Il se compose de cinq pools dont la promotion de la collaboration entre
médecins et associations, le plaidoyer et l'assistance juridique aux
personnes vivant avec le VIH, l'appui technique aux associations de
prise en charge...

Pour le moment, seuls Ouagadougou, Ouahigouya, Koudougou et Pô sont
couverts. Et le directeur M. Pascal Niamba promet d'étendre le CICDoc à
d'autres provinces.

S'agissant de la visite elle-même, elle a été initiée par le PNUD,
bailleur de fonds qui travaille en étroite collaboration avec le
gouvernement burkinabè et les associations de lutte contre le VIH/Sida.
Pour Marc Saba, chargé du Programme Sida et développement humain, son
institution intervient au Burkina dans trois axes. Notamment
l'engagement financier, depuis deux ans, auprès du gouvernement
burkinabè. A cet effet, l'accent est mis sur l'aspect opérationnel des
programmes à travers la coordination et l'élaboration d'instruments de
planification tel que le cadre stratégique de lutte contre le Sida.

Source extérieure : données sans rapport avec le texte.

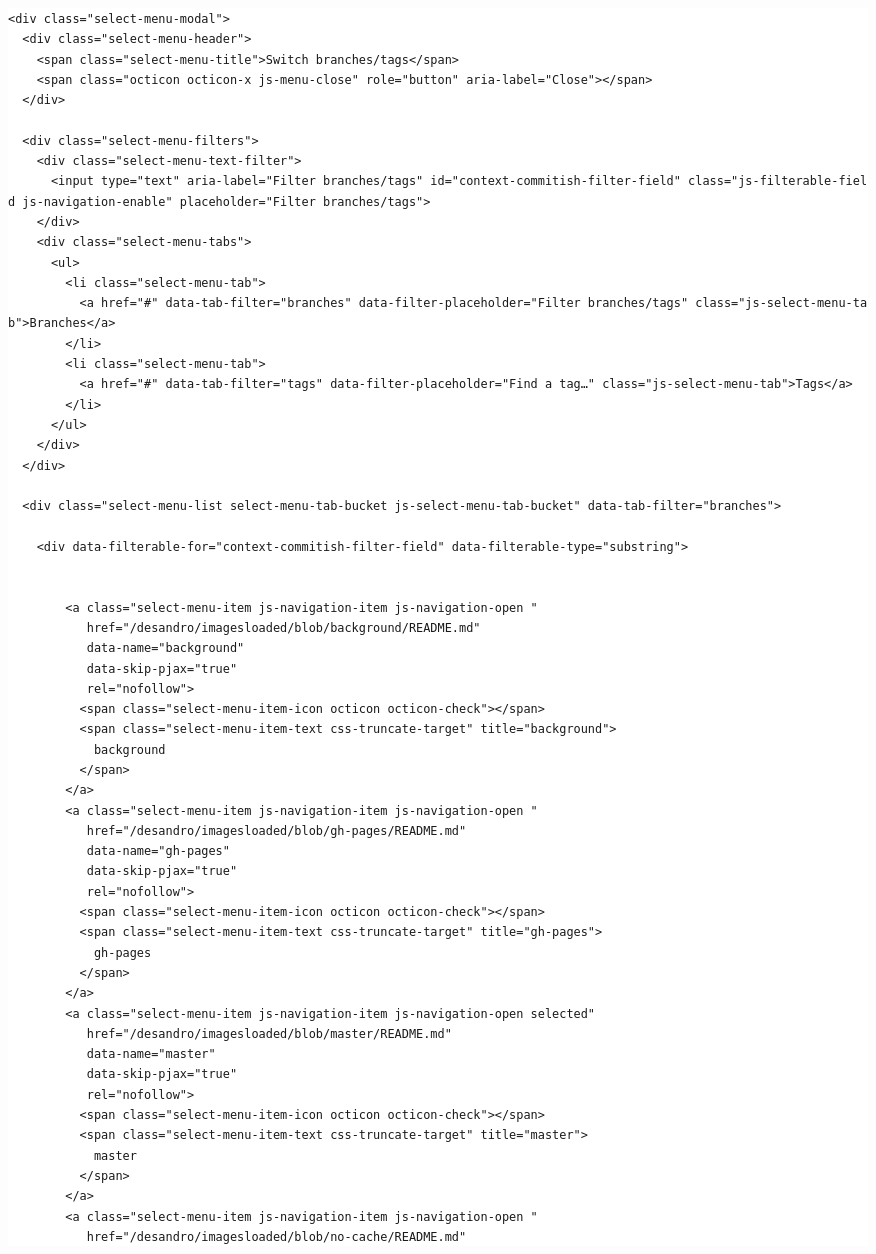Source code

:   <div class="select-menu-modal-holder js-menu-content js-navigation-container" data-pjax aria-hidden="true">

    <div class="select-menu-modal">
      <div class="select-menu-header">
        <span class="select-menu-title">Switch branches/tags</span>
        <span class="octicon octicon-x js-menu-close" role="button" aria-label="Close"></span>
      </div>

      <div class="select-menu-filters">
        <div class="select-menu-text-filter">
          <input type="text" aria-label="Filter branches/tags" id="context-commitish-filter-field" class="js-filterable-field js-navigation-enable" placeholder="Filter branches/tags">
        </div>
        <div class="select-menu-tabs">
          <ul>
            <li class="select-menu-tab">
              <a href="#" data-tab-filter="branches" data-filter-placeholder="Filter branches/tags" class="js-select-menu-tab">Branches</a>
            </li>
            <li class="select-menu-tab">
              <a href="#" data-tab-filter="tags" data-filter-placeholder="Find a tag…" class="js-select-menu-tab">Tags</a>
            </li>
          </ul>
        </div>
      </div>

      <div class="select-menu-list select-menu-tab-bucket js-select-menu-tab-bucket" data-tab-filter="branches">

        <div data-filterable-for="context-commitish-filter-field" data-filterable-type="substring">


            <a class="select-menu-item js-navigation-item js-navigation-open "
               href="/desandro/imagesloaded/blob/background/README.md"
               data-name="background"
               data-skip-pjax="true"
               rel="nofollow">
              <span class="select-menu-item-icon octicon octicon-check"></span>
              <span class="select-menu-item-text css-truncate-target" title="background">
                background
              </span>
            </a>
            <a class="select-menu-item js-navigation-item js-navigation-open "
               href="/desandro/imagesloaded/blob/gh-pages/README.md"
               data-name="gh-pages"
               data-skip-pjax="true"
               rel="nofollow">
              <span class="select-menu-item-icon octicon octicon-check"></span>
              <span class="select-menu-item-text css-truncate-target" title="gh-pages">
                gh-pages
              </span>
            </a>
            <a class="select-menu-item js-navigation-item js-navigation-open selected"
               href="/desandro/imagesloaded/blob/master/README.md"
               data-name="master"
               data-skip-pjax="true"
               rel="nofollow">
              <span class="select-menu-item-icon octicon octicon-check"></span>
              <span class="select-menu-item-text css-truncate-target" title="master">
                master
              </span>
            </a>
            <a class="select-menu-item js-navigation-item js-navigation-open "
               href="/desandro/imagesloaded/blob/no-cache/README.md"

Ensuite, l'intervention du PNUD repose sur la promotion du partenariat
national et international et M. Saba se félicite de l'organisation par
le Burkina de la table ronde des bailleurs de fonds. Enfin, c'est
l'appui aux associations en vue de les professionnaliser et le CICDoc en
est un exemple dynamique", selon M. Saba.